An Artist of the Floating World
By Salwat Ali | Art | Arts & Culture | Published 16 years ago
Visual expression of an inner inquiry has always been central to Sheherbano Hussain’s oeuvre. Her latest body of work Ayn Al Qalb, on display at Islamabad’s Rohtas Gallery, charts the progression of an odyssey she has been painting since her debut solo in 2001. In an earlier series, Metamorphosis,she tried to capture those “elusive moments of truth” that enable us to understand the relationship between the tangible and the intangible. Her sense of questioning took her in several directions, bringing forth varied imagery and diverse concepts. Initial exercises were also technically explorative. Most of the former works affirmed the artist’s concern with pictorial structure, mix media experimentation, chromatic and textural contrasts and attention to detail. An installation, ‘Shrine of Heart,’ constructed as member of the Vasl International Workshop 2006 at Gadani Beach, received much appreciation from a majority of the young visitors and many of them took the time to scribble verses and sayings about love in different languages on the walls of her shrine.
In comparison to what she terms “managed” effects of previous works, the current series is relatively sparse and direct. There is a greater emphasis on instant depiction of feelings or thoughts rather than an elaborate show of skills. Without making any radical departure from her original stance, Hussain, nonetheless, has narrowed her search into a specific direction — instead of raising questions and examining them as a conscious exercise, she now produces work that is intuitive and directly related to her evolution as a human being. This series is informed by her immediate interests and experiences and rendered in relatively minimal vocabulary. She has retained only those graphics and symbols from her repertoire that are relevant to her new specificity, and most prominent among them is the recurring image of the heart.

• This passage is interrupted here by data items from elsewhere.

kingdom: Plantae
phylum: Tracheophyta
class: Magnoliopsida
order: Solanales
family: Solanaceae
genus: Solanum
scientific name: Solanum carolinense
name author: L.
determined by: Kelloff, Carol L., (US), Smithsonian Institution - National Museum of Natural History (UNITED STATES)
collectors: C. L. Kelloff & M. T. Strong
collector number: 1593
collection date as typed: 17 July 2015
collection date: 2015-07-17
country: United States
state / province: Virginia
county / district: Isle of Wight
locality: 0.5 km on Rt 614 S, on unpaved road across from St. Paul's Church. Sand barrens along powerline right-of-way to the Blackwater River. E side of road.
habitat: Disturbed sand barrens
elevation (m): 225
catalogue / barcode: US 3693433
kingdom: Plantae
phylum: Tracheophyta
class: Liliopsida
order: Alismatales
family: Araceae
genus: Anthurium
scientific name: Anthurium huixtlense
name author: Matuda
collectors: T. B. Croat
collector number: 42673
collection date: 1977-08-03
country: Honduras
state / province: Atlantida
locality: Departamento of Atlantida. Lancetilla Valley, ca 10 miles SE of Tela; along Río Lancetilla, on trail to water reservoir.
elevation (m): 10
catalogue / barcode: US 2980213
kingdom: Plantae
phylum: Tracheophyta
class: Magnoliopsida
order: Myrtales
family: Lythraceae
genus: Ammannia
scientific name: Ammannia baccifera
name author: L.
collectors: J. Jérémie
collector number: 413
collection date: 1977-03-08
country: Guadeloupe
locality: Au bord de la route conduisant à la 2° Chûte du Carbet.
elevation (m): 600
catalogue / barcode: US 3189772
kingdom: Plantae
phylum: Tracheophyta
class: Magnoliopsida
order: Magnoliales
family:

Titled Ayn Al Qalb, this collection illustrates works seen through the eyes of the heart, rather than rationalised through the mind. A series of prints titled An Artist of the Floating World are renderings of the heart as an organ, within which she has implanted her dreamscapes. Technically, using the cut-and-paste process, Hussain has constructed a collage/photomontage within a stencilled heart image and then made Xerox copies of the compositions. By spray-painting the background in solid black, she has been able to project the organ as a window into a private world of heartfelt moments. Culled from memories, the compositions are intensely personal and need to be seen as contemplative paintings. They nudge a viewing public attuned to enjoying surface delights to look within themselves and respond to the imagery with individual interpretations.
Other chromatically vibrant mix media paintings also portray the heart as the epicentre of human existence. In ‘A Sort of Homecoming’ and ‘Island of the Dead Revisited,’ the fleshy heart appears as a potent life-sustaining entity. A clever twist here is the ironic use of the physical to invoke the metaphysical. Incongruous juxtapositions of the bare body and its organic appendages are skillfully manipulated to build arcane scenes.
This category of art also conforms to the Symbolist manifesto. The Symbolist painters mined mythology and dream imagery for a visual language of the soul, seeking evocative paintings that brought to mind a static world of silence. Symbolism does not use the familiar emblems of mainstream iconography but deeply personal, private, obscure and ambiguous references. Carrying vestiges of everyday life yet far removed from it, Sheherbano constructs vignettes of an unreal, almost supernatural world, which can stimulate the imagination of the viewer as a manifestation of the subconscious mind. Although some of the paintings may suggest a sense of loneliness, aggravated by isolation and prompted by anxiety that can be read in the dark empty spaces, divided self (body), hands reaching out for contact and mute flocks of sheep, such mystifying expressions reaffirm man’s forbidden love for the unknown and his ceaseless efforts for self-realisation.